2.ヒゲ黒の、玉鬘を呼ぶ準備と、本妻への説論

 

 ヒゲ黒は心中では玉鬘が王宮へ上がることに穏やかではありませんが、それを機会にして自邸に引き取ろうと思いつき、ほんの少しの期間だけ、ということで許可を出しました。

 これまでのように人目を忍んで通う行為は不馴れな心地がして息苦しいので、自邸のボールガール城の修理を始めさせ、久しく荒れたままで打ち捨てていた設備やしつらえを万端に造りかえるように急ぎました。本妻が悲嘆にくれている心情を分かろうともせず、可愛がっていた子供たちにも今は眼もくれません。物柔らかで情け深い心持ちの者なら、あれやこれや人が恥ずかしがることを推し量るところもありますが、ヒゲ黒は生一本で突き進んでしまう性分なので、人の気に障ることが多くありました。

 

 本妻は人に劣る点はありません。身分的にも尊ぶべき父親王が大切に育てたこともあって、世間の信望も軽くはなく、器量もよかったのですが、奇妙なことに執念深い物の怪に取りつかれてしまって、この数年来は常人のようではなく、正気を失う時が多くなってしまい、夫婦仲は久しく疎遠になっていました。

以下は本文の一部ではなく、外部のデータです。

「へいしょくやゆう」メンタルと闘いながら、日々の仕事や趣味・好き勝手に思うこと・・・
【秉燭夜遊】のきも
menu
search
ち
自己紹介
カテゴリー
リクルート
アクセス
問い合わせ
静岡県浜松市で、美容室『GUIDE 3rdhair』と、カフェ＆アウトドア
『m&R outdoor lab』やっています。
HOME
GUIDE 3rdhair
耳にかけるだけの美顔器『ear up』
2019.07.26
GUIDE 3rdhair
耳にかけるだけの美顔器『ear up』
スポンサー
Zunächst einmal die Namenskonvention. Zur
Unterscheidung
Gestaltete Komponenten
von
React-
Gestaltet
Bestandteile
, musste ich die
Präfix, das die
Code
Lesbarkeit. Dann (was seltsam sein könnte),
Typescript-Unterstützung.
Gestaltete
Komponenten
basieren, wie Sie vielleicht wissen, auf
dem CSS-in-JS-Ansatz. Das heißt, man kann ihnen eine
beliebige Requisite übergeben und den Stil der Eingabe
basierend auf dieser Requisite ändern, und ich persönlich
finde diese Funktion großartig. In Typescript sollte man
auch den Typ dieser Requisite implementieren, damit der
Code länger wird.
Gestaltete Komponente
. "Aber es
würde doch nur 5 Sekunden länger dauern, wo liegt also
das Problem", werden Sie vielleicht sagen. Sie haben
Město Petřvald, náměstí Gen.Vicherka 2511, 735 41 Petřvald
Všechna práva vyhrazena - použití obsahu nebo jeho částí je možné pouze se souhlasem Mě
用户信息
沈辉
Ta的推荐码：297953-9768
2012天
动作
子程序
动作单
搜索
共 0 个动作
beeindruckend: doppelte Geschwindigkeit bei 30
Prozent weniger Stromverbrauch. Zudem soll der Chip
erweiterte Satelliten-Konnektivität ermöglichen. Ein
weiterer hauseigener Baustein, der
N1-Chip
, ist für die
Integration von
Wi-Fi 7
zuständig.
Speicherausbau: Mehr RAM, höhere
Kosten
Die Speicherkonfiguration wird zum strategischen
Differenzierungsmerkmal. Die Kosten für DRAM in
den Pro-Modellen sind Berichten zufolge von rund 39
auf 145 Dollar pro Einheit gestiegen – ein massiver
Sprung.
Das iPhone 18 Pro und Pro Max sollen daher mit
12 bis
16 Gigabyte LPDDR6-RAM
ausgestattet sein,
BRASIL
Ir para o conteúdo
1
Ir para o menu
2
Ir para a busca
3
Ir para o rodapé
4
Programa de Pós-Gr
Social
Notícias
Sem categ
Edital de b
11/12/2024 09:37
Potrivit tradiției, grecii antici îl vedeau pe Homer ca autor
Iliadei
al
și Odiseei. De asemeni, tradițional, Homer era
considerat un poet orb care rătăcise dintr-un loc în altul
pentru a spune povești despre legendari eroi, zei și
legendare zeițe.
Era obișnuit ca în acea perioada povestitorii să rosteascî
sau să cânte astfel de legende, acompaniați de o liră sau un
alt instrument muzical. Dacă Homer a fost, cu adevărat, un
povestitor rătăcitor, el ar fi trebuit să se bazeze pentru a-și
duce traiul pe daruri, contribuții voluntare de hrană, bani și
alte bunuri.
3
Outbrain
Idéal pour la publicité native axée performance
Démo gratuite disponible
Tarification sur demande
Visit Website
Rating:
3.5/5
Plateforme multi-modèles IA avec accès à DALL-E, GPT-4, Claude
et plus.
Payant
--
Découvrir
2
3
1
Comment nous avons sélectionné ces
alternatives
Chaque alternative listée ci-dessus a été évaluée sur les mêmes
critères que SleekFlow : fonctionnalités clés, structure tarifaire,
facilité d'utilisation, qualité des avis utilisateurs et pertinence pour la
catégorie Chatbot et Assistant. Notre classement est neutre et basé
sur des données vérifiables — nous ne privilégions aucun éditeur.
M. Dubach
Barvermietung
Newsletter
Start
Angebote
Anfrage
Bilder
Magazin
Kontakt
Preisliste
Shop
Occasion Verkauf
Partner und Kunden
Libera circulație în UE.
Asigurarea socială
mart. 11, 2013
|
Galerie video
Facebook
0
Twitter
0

 それでもヒゲ黒は「本妻として尊重すべき人」として、並ぶ者はいないと思っていましたが、珍しく心が惹かれた女性が一通りどころではなく、人よりも勝っている様子でした。その上、太政大臣との仲を疑っていた皆が想像していたことと違って、清らかな処女でしたので、「有り難く、愛しい」との思いが増していくのはもっともなことでした。

 式部卿はそうした事情を聞いて、「今はもう、目新しい人を連れて来て、大事にかしづこうとしているのに、その片隅で縮こまって暮らしていくのは世間体も悪く、肩身も狭いことになる。私が元気なうちはそんな物笑いになる状況に落ち込む必要もない」と言って、ヴィルサヴァン城の東の館を整理して、そこに住まわせよう」と決めました。ところが本妻は「実家だから、と言うものの、成れの果ての身となって戻っていくのも」と煩悶して、ますます気分が悪くなって、ずっとベットに臥したままでいました。

 

 本妻の生来の性格はいたって冷静で、心も素直でおっとりしているのですが、時々、心が乱れてしまい、人に疎まれるような行動をしてしまいます。住まいもとんでもなく乱雑になっていて、身奇麗な感じもなくやつれて、見る影もなく引き籠っていますので、玉を磨いたような玉鬘を見馴れた眼では心も引かれません。それでも長年連れ添って来た愛情に引き換えるものはありませんから、内心ではひどく可哀想に思っていました。

「昨日や今日にすぎない、夫婦の仲になったばかりの間柄であっても、貴族の身分であるなら、皆、我慢しあって、最後まで添い遂げるものです。貴女は非常に苦しそうにされているので、言うべきことも口に出しづらいのです。かねがね約束しておりますように、常人ではない有り様でも、最後までお世話してあげます。こちらも長い間、じっと堪えて辛抱してきたのですから、もう我慢できずに別れよう、といった料簡は起こさないでください。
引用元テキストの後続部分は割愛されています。